A Connecticut gun manufacturer announced on Wednesday that it would leave the “former Constitution State,” one week after the state’s governor signed into law sweeping new gun legislation.
In a statement blasting the new gun laws, semi-automatic rifle manufacturer PTR Industries said it has decided to move to another state.
“The safety of its children is at best questionably improved from the day of the tragedy that triggered the events that lead us here,” the company said in the statement.
“Finally, due to an improperly drafted bill, manufacturing of modern sporting rifles in the State of CT has been effectively outlawed. With a heavy heart but a clear mind, we have been forced to decide that our business can no longer survive in Connecticut – the former Constitution state.”
PTR encouraged other firearms manufacturers to follow suit:
“We feel that our industry as a whole will continue to be threatened so long as it remains in a state where its elected leaders have no regard for the rights of those who produce and manufacture its wealth.
We are making a call to all involved in our industry to leave this state, close your doors and show our politicians the true consequences of their hasty and uninformed actions. We encourage those in our industry to abandon this state as its leaders have abandoned the proud heritage that forged our freedom.”
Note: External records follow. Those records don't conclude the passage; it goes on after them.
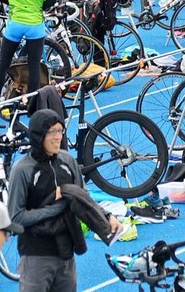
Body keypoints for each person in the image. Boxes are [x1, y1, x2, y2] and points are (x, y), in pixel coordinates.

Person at [7, 109, 125, 292]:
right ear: (39, 136)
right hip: (36, 255)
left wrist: (107, 216)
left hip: (66, 252)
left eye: (60, 131)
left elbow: (83, 198)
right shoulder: (22, 170)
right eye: (52, 132)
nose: (58, 137)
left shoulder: (67, 160)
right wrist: (57, 208)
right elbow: (15, 218)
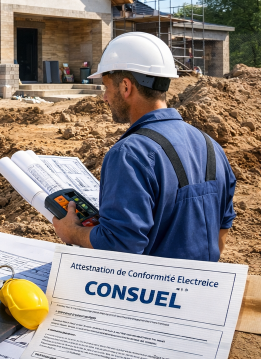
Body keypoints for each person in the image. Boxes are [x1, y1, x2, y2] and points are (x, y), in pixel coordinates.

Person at [52, 32, 235, 262]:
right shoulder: (211, 146)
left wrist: (73, 233)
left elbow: (119, 245)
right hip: (199, 291)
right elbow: (222, 228)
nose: (105, 98)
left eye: (106, 87)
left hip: (148, 294)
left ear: (126, 87)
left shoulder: (129, 154)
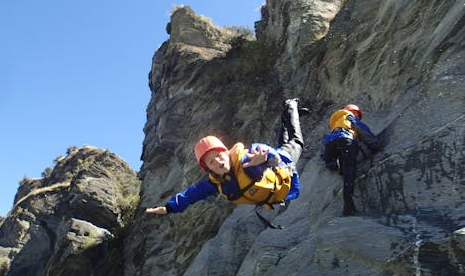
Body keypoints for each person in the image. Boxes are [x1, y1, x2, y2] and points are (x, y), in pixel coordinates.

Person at [146, 99, 306, 228]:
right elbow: (191, 194)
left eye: (218, 155)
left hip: (283, 164)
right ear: (208, 169)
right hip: (275, 190)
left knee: (296, 142)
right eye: (211, 161)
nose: (217, 161)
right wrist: (169, 208)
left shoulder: (247, 159)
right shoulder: (216, 183)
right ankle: (286, 118)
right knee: (283, 143)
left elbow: (265, 151)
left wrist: (266, 159)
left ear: (226, 152)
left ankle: (291, 106)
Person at [322, 104, 381, 216]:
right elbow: (363, 132)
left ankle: (337, 164)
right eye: (357, 115)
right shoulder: (350, 118)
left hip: (330, 142)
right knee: (349, 172)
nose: (358, 117)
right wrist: (375, 146)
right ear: (353, 112)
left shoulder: (336, 124)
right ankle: (349, 207)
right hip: (346, 140)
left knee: (331, 162)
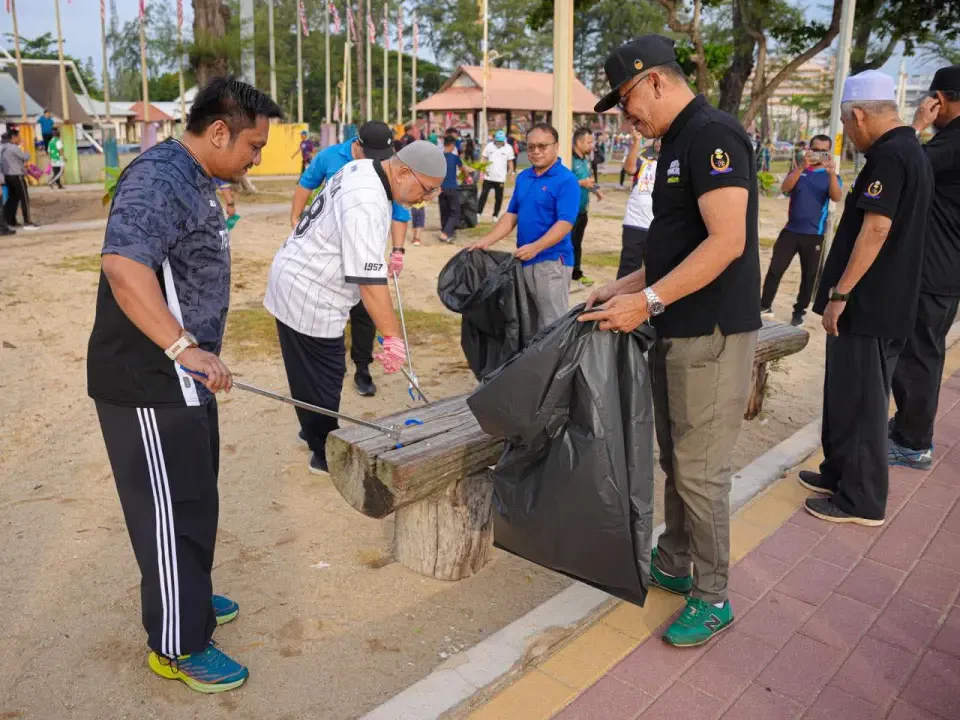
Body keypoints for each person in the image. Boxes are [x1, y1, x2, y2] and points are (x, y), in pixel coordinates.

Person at [86, 77, 283, 693]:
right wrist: (183, 347)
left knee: (195, 498)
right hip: (150, 381)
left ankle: (188, 595)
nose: (256, 157)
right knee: (170, 514)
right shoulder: (158, 177)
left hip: (184, 379)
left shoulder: (198, 178)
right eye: (253, 145)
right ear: (218, 130)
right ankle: (178, 642)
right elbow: (123, 267)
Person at [582, 35, 761, 648]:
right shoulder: (676, 142)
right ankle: (676, 557)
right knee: (679, 460)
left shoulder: (712, 135)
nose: (627, 117)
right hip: (677, 325)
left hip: (709, 332)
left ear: (655, 81)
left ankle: (712, 596)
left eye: (627, 101)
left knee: (702, 471)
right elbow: (673, 246)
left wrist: (647, 301)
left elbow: (726, 241)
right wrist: (621, 286)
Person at [800, 71, 933, 527]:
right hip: (879, 302)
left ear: (859, 114)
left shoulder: (893, 156)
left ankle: (862, 499)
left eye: (845, 124)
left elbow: (876, 229)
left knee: (862, 402)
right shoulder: (903, 150)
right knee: (845, 394)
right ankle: (838, 472)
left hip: (871, 304)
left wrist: (840, 294)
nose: (846, 134)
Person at [264, 141, 444, 473]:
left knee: (310, 373)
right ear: (403, 171)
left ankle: (312, 428)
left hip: (299, 276)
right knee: (325, 375)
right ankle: (323, 453)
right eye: (426, 189)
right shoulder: (367, 199)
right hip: (309, 292)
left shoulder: (364, 169)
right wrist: (392, 338)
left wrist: (377, 255)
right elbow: (370, 283)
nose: (426, 199)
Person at [290, 120, 408, 398]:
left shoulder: (387, 166)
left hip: (364, 247)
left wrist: (398, 250)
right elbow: (306, 184)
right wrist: (296, 218)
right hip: (331, 254)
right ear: (357, 144)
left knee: (365, 312)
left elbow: (399, 210)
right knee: (331, 313)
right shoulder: (330, 157)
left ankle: (362, 367)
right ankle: (332, 366)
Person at [887, 66, 960, 469]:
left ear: (941, 100)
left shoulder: (951, 142)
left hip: (934, 269)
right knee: (924, 353)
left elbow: (905, 166)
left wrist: (915, 125)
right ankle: (909, 428)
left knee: (918, 356)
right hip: (946, 267)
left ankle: (913, 443)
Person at [469, 123, 579, 330]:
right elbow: (511, 216)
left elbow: (565, 223)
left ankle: (555, 363)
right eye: (531, 147)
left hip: (552, 262)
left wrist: (536, 247)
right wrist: (485, 241)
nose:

The state’s new laws were hailed by Gov. Dannel Malloy as the toughest in the nation, and U.S. Sen. Richard Blumenthal (D-Conn.) said they should be a “model for the nation.”
Larry Keane, the senior vice president of the National Sports Shooting Foundation, the powerful gun lobby located in Newtown, Conn., warned that the new laws could entice additional gun manufacturers to move out of the state. He also hinted that there could also be a legal challenge to the laws.
Connecticut is home to a wide swath of gun and ammunition companies, including the iconic Colt Manufacturing Co.
Keane told Business Insider that the CEO of at least one other gun company besides PTR had expressed a desire to move. He thinks that more manufacturers are looking to get out of what many perceive as an increasingly hostile environment to gun owners, noting comments made by Malloy last weekend comparing NRA CEO Wayne LaPierre to a “one of the clowns at the circus.”
“We’re upset with the governor’s comments,” Keane said, adding that they were “offensive” and “slanderous” to gun manufacturers.
Keane pointed to a letter Malloy sent gun manufacturers last month, in which the governor wrote that he hoped “you continue to stay in our state.”
In an interview last week, Blumenthal dismissed concerns that manufacturers would leave the state.
“Gun manufacturers are like other businesses in looking for the highest quality workforce, the best business environment in terms of transportation and taxes and other features unrelated to any regulatory action,” Blumenthal said.
“Their markets are national. What happens in Connecticut affects only purchases here.”